Exercise directions:
Retype the lines below word for word, leaving out the pictures.

(Camera intrinsics and pose data)
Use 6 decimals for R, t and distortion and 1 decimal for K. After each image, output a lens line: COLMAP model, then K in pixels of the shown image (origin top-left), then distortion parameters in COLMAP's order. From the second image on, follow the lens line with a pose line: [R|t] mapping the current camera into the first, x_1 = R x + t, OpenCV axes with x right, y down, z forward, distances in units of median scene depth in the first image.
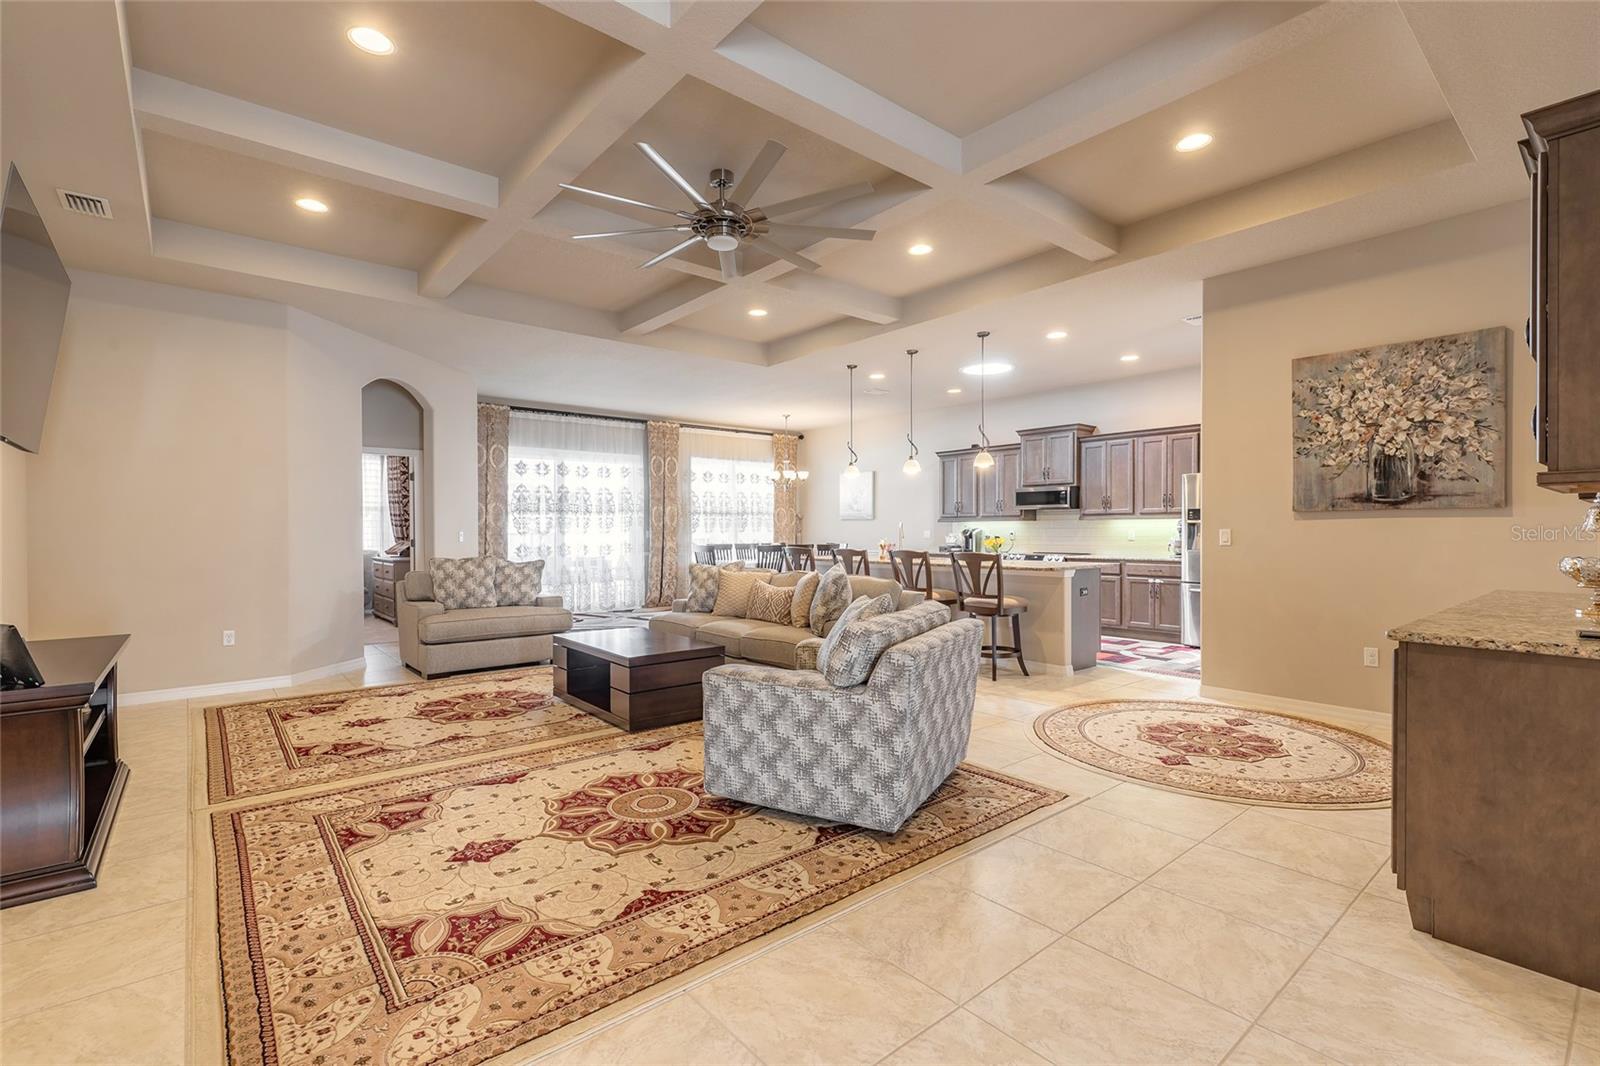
lens RADIAL K [[720.3, 0, 795.3], [0, 720.3, 532.0], [0, 0, 1]] dist [-0.000142, -0.000256]
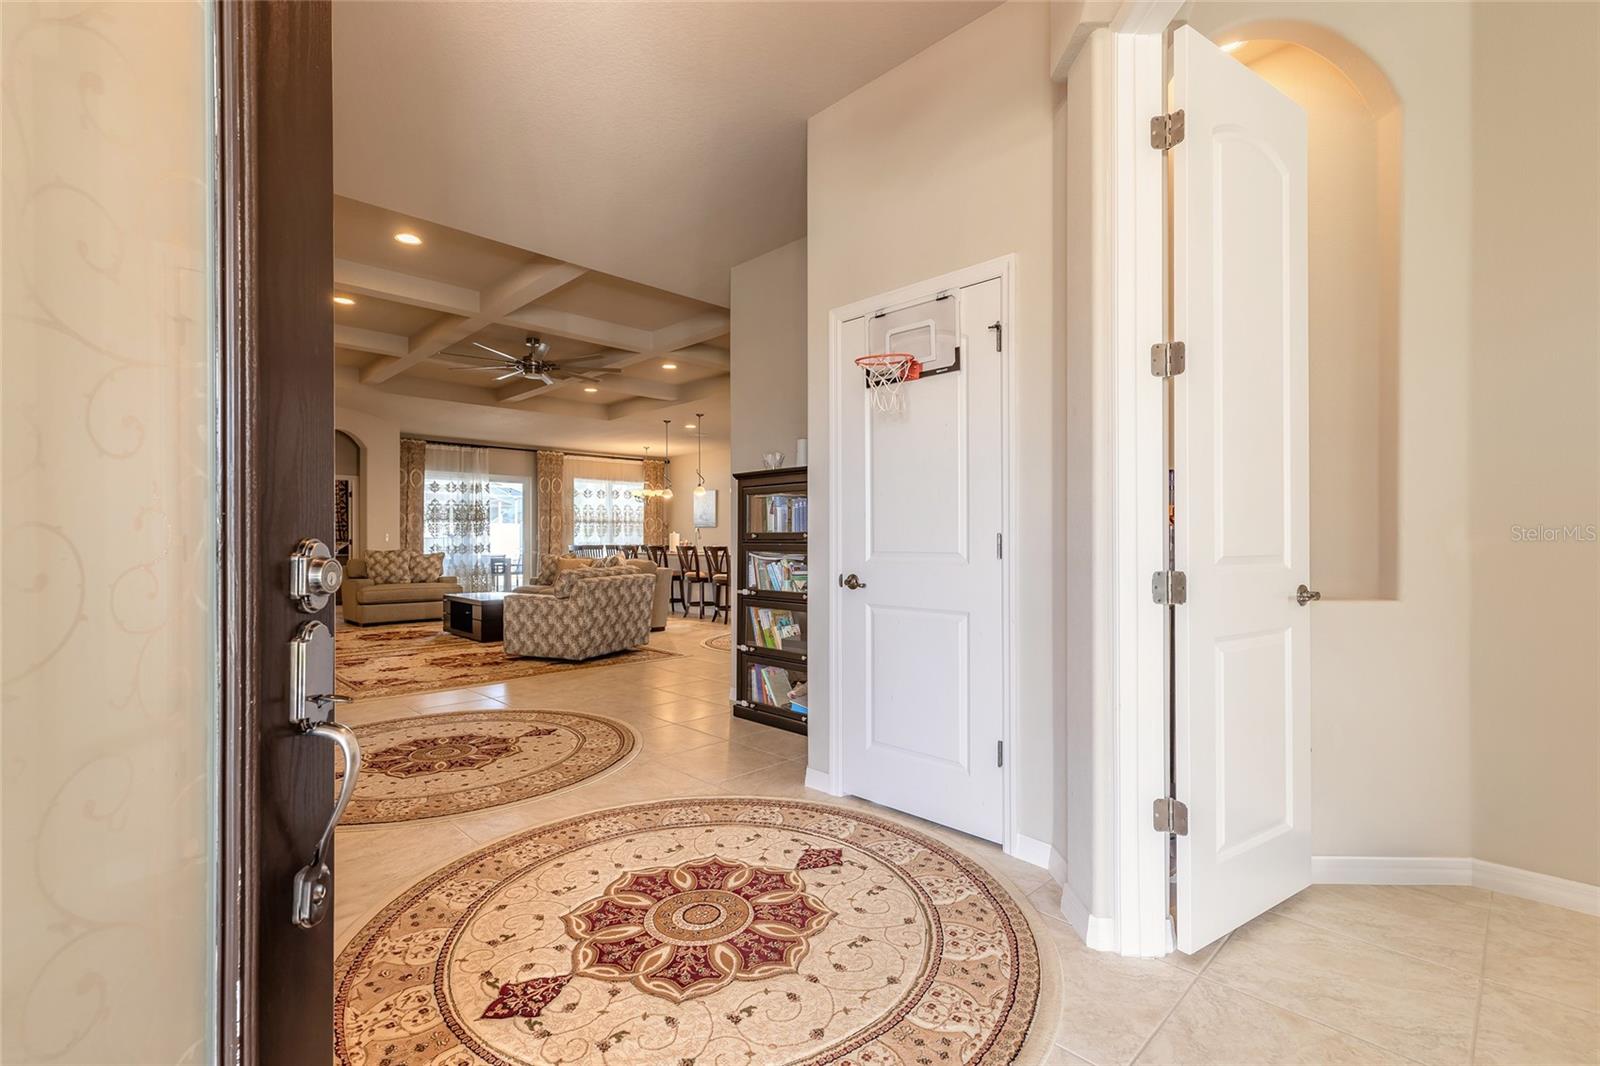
lens RADIAL K [[720.3, 0, 805.5], [0, 720.3, 535.8], [0, 0, 1]] dist [-0.000142, -0.000256]
pose [[0.996098, 0.002903, 0.088203, 0.186260], [-0.002209, 0.999966, -0.007955, 0.010814], [-0.088223, 0.007729, 0.996071, -0.389216]]
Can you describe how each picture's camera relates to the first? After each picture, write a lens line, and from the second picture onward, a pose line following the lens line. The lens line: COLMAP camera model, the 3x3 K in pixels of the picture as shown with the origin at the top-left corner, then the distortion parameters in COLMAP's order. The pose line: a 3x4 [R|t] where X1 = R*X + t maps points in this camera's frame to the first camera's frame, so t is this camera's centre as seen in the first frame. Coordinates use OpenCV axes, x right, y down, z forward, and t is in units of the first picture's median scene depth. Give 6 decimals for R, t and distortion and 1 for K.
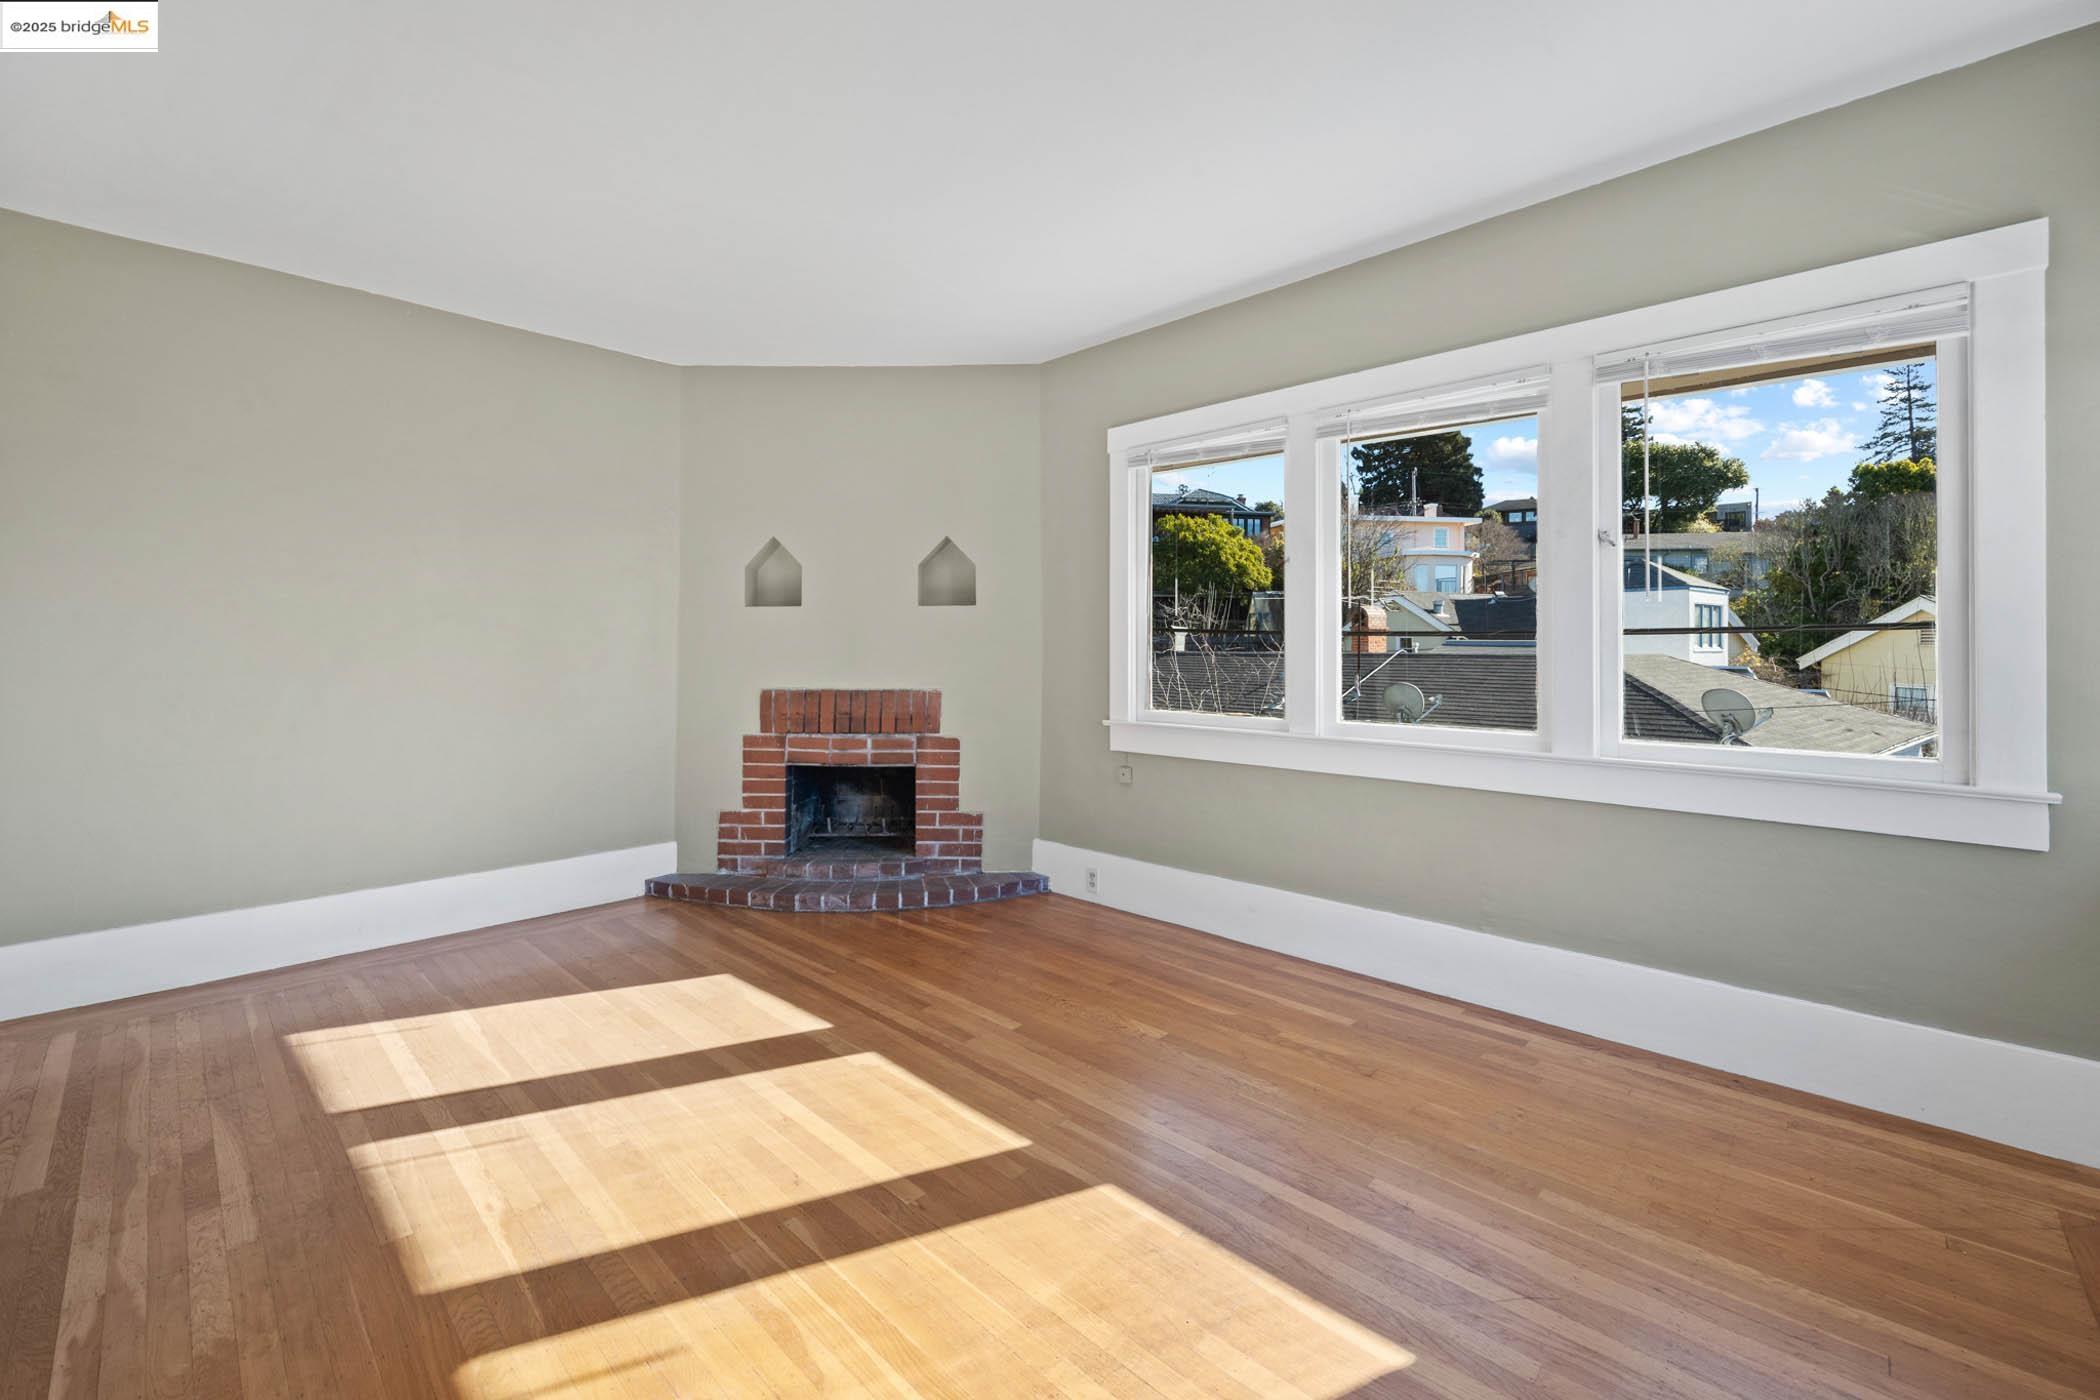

Response to this task:
Use 6 decimals for R, t and distortion and 1 decimal for K. After each image, output a lens line: COLMAP model, then K in pixels of the shown image (origin top-left), then distortion parameters in COLMAP's order. From the second image on, follow the lens line with a pose line: [R|t] mapping the current camera into the first, x_1 = R x + t, OpenCV axes with x right, y down, z forward, distances in units of median scene depth in the first image.
lens RADIAL K [[720.3, 0, 795.3], [0, 720.3, 532.0], [0, 0, 1]] dist [-0.000142, -0.000256]
lens RADIAL K [[720.3, 0, 805.5], [0, 720.3, 535.8], [0, 0, 1]] dist [-0.000142, -0.000256]
pose [[0.996098, 0.002903, 0.088203, 0.186260], [-0.002209, 0.999966, -0.007955, 0.010814], [-0.088223, 0.007729, 0.996071, -0.389216]]
Can you describe how each picture's camera relates to the first? After each picture, write a lens line, and from the second picture onward, a pose line following the lens line. The lens line: COLMAP camera model, the 3x3 K in pixels of the picture as shown with the origin at the top-left corner, then the distortion parameters in COLMAP's order. The pose line: a 3x4 [R|t] where X1 = R*X + t maps points in this camera's frame to the first camera's frame, so t is this camera's centre as seen in the first frame. Coordinates use OpenCV axes, x right, y down, z forward, and t is in units of the first picture's median scene depth. Give 6 decimals for R, t and distortion and 1 for K.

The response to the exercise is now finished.